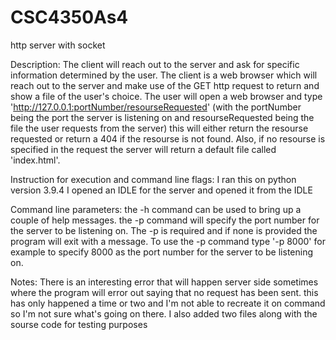 # CSC4350As4
http server with socket

Description: The client will reach out to the server and ask for specific information determined by the user. The client is a web browser which will reach out to the server and make use of the GET http request to return and show a file of the user's choice. The user will open a web browser and type 'http://127.0.0.1:portNumber/resourseRequested' (with the portNumber being the port the server is listening on and resourseRequested being the file the user requests from the server) this will either return the resourse requested or return a 404 if the resourse is not found. Also, if no resourse is specified in the request the server will return a default file called 'index.html'.

Instruction for execution and command line flags: I ran this on python version 3.9.4 I opened an IDLE for the server and opened it from the IDLE

Command line parameters: the -h command can be used to bring up a couple of help messages. the -p command will specify the port number for the server to be listening on. The -p is required and if none is provided the program will exit with a message. To use the -p command type '-p 8000' for example to specify 8000 as the port number for the server to be listening on.

Notes: There is an interesting error that will happen server side sometimes where the program will error out saying that no request has been sent. this has only happened a time or two and I'm not able to recreate it on command so I'm not sure what's going on there. I also added two files along with the sourse code for testing purposes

++++++++++++++++++++

◆ Job item ◆
Copy every line of the records above verbatim, omitting the pictures.

◆ Exercise answer ◆
 # CSC4350As4
http server with socket

Description: The client will reach out to the server and ask for specific information determined by the user. The client is a web browser which will reach out to the server and make use of the GET http request to return and show a file of the user's choice. The user will open a web browser and type 'http://127.0.0.1:portNumber/resourseRequested' (with the portNumber being the port the server is listening on and resourseRequested being the file the user requests from the server) this will either return the resourse requested or return a 404 if the resourse is not found. Also, if no resourse is specified in the request the server will return a default file called 'index.html'.

Instruction for execution and command line flags: I ran this on python version 3.9.4 I opened an IDLE for the server and opened it from the IDLE

Command line parameters: the -h command can be used to bring up a couple of help messages. the -p command will specify the port number for the server to be listening on. The -p is required and if none is provided the program will exit with a message. To use the -p command type '-p 8000' for example to specify 8000 as the port number for the server to be listening on.

Notes: There is an interesting error that will happen server side sometimes where the program will error out saying that no request has been sent. this has only happened a time or two and I'm not able to recreate it on command so I'm not sure what's going on there. I also added two files along with the sourse code for testing purposes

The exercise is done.